Later that night, they used a hacksaw to cut a hole in the fence and scaled the roof. They then sprinted for freedom, but were spotted by officers who opened fire.
Wilkerson surrendered during the shooting, but escaped from his prison cell two years later and took a female officer hostage.
Fortunately, the guard was later released unharmed.
In his final defiance, Wilkerson had to be gassed out of his cell on the day of his execution.
"He fought and they did have to gas him,"Lyons said, who worked as a reporter for The Huntsville Item newspaper.
Even with his last breath, the killer proved defiant.
"His execution was so unnerving because when he was making his last statement he was murmuring something," Lyons said.
"He was moving his mouth in a strange way. He timed it just right so his final breath was the moment this key came out of his mouth and rested on his chin."
The key was to a set of handcuffs.
"It was believed he had planned to try to escape but he hadn't anticipated being restrained with two sets," said Lyon, who lives in Huntsville and has penned a book about her life as an execution witness, called Death Row: The Final Minutes.
"He had the key for one set but not the other."
Wilkerson was declared dead at 6.24pm on March 14, 2000.
While he had surrendered during the attempted death row breakout two years earlier, one of his fellow prisoners - Latino murderer Martin Gurule - had not.
Gurule, the only one of the seven-strong group to keep going, climbed over two razor-wire security fences to escape.
"The fences have these sharp razor blades," Lyons said.
"He had wrapped himself in magazines and newspapers so he wouldn't get cut up."
Although Gurule successfully made it out of the Ellis Unit's grounds with bullets flying around him, his makeshift "suit of armour" turned out to be his downfall.
A week after the escape, he was found drowned in a river.
"He was still wrapped up when he jumped in the river - he sunk like a rock," Lyons said.
Another death row inmate who fought in his final days was Gary Graham, who was 17 when he was sentenced to die for murdering a man outside a supermarket.
During his time behind bars, Graham drew support from the public and celebrities, with many claiming he was innocent of his crime. Actress Bianca Jagger and civil rights activist Rev Al Sharpton were among the witnesses at his June 2000 execution.

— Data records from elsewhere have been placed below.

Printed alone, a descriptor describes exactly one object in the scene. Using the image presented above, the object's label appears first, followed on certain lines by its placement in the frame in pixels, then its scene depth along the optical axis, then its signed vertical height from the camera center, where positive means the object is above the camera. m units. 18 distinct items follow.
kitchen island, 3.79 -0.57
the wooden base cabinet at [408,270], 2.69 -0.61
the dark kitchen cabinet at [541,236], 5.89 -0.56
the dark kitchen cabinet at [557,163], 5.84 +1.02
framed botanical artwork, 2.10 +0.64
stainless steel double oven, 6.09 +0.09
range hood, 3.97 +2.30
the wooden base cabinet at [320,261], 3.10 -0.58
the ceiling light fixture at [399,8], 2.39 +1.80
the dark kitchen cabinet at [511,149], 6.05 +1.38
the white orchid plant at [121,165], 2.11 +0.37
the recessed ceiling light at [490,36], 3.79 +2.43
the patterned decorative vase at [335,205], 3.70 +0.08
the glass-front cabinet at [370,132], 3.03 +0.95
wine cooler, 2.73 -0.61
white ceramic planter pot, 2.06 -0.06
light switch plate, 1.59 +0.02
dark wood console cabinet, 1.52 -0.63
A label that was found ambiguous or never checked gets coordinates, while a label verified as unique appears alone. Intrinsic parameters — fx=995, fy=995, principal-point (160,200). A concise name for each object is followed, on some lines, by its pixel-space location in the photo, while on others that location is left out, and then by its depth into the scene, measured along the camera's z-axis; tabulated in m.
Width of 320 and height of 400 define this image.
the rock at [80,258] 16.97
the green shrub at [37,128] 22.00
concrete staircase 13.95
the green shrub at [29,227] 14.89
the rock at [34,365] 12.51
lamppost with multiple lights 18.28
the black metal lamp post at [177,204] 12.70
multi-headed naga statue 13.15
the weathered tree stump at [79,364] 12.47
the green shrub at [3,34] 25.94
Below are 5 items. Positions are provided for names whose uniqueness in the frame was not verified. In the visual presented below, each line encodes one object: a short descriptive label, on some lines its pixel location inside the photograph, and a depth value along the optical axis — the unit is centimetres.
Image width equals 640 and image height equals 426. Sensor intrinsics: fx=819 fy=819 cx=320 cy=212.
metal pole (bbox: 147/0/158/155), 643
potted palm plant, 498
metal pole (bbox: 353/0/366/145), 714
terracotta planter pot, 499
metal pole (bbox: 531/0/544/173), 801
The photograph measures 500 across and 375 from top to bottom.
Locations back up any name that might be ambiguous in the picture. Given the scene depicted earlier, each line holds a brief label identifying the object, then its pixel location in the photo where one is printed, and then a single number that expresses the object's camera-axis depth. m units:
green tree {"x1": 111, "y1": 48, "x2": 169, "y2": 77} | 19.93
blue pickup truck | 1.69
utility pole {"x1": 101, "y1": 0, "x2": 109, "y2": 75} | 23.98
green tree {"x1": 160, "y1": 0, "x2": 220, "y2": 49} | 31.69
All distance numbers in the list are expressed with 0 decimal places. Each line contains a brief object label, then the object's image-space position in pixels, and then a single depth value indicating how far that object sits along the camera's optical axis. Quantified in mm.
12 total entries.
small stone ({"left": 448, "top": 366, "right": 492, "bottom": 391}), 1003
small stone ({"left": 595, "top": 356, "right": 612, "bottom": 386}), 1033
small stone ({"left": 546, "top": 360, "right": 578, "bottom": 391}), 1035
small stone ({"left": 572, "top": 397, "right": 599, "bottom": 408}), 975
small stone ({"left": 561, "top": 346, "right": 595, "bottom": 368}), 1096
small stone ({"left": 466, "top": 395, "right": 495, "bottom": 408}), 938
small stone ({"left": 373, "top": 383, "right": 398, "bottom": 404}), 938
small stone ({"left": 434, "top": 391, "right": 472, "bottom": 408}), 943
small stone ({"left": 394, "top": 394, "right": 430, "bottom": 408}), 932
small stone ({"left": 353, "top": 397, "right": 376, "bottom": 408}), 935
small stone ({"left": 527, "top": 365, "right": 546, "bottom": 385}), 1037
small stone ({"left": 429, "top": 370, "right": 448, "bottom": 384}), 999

"He had became a media darling," Lyons said. "He had vowed he was going to fight and he did.
"When we came into the witness area he had been banging his head."
Killer Emerson Rudd, who was 18 when he shot dead a restaurant manager during a robbery, also proved difficult to get to the gurney.
Prison guards even put him in a cage to stop him from fighting. Like Wilkerson, he had to be gassed from his cell, with the spray leaving his skin "red raw".
Lyons said of the gas: "It makes it hard to breathe — officers would have masks on to protect themselves. Inmates are given warnings before the gas is used."
While she felt no sympathy for some inmates, she says she had a harder time with other executions where she felt the prisoner wouldn't reoffend if they were released.
"I felt guilty — but it's easy to feel that way because they hadn't killed anyone I loved," she said.
But in 2016, Lyons was dealt her own heartbreak when her teen stepdaughter Kristine was shot dead.
Kristine, 17, was gunned down in the car park of a California shopping centre, with her killer, Cameron Frazier, later locked up for life for her murder.
Michelle feels the death penalty would have been the appropriate punishment for him.
"I really understood how one single crime could undo so many lives," she tells us.
"My marriage to Kristine's father ended the year after, and her mum's life of course was undone. Her siblings had a very difficult time. One act of violence shattered so many lives."